• RECORDS
------------------------------------------------
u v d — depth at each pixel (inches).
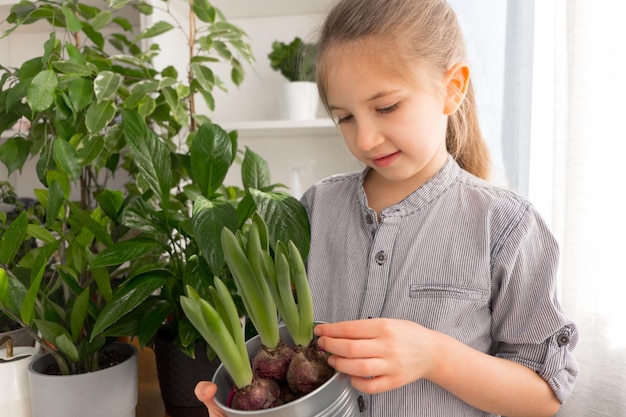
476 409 24.2
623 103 31.6
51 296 36.6
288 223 25.7
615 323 32.0
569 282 33.9
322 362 16.5
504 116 42.6
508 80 41.8
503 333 24.1
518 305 23.6
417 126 21.1
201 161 30.3
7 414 30.3
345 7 23.2
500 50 42.8
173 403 33.8
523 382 22.0
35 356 31.7
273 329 16.5
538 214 24.9
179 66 51.2
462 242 24.3
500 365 21.9
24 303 27.6
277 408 14.3
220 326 14.5
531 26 39.7
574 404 33.6
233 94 56.6
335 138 54.2
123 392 30.5
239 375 15.2
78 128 36.5
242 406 15.3
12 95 32.4
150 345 34.4
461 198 25.3
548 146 37.2
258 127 45.7
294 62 48.0
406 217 25.3
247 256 16.5
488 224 24.2
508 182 41.4
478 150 29.6
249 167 32.4
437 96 22.1
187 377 32.9
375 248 25.2
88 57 37.9
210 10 40.3
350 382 17.3
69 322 32.0
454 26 24.9
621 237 31.7
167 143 41.4
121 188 53.5
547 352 22.8
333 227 27.8
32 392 29.7
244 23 55.2
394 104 20.7
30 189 55.6
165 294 32.4
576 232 33.4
------------------------------------------------
• ASSIGNMENT
The answer should be nothing more than the lines from the one with "538 214 24.9" through the end of the entries, restated word for word.

• ANSWER BOX
538 214 24.9
179 66 51.2
462 242 24.3
500 365 21.9
24 303 27.6
277 408 14.3
220 326 14.5
531 26 39.7
574 404 33.6
233 94 56.6
335 138 54.2
123 392 30.5
239 375 15.2
78 128 36.5
242 406 15.3
12 95 32.4
150 345 34.4
461 198 25.3
548 146 37.2
258 127 45.7
294 62 48.0
406 217 25.3
247 256 16.5
488 224 24.2
508 182 41.4
478 150 29.6
249 167 32.4
437 96 22.1
187 377 32.9
375 248 25.2
88 57 37.9
210 10 40.3
350 382 17.3
69 322 32.0
454 26 24.9
621 237 31.7
167 143 41.4
121 188 53.5
547 352 22.8
333 227 27.8
32 392 29.7
244 23 55.2
394 104 20.7
30 189 55.6
165 294 32.4
576 232 33.4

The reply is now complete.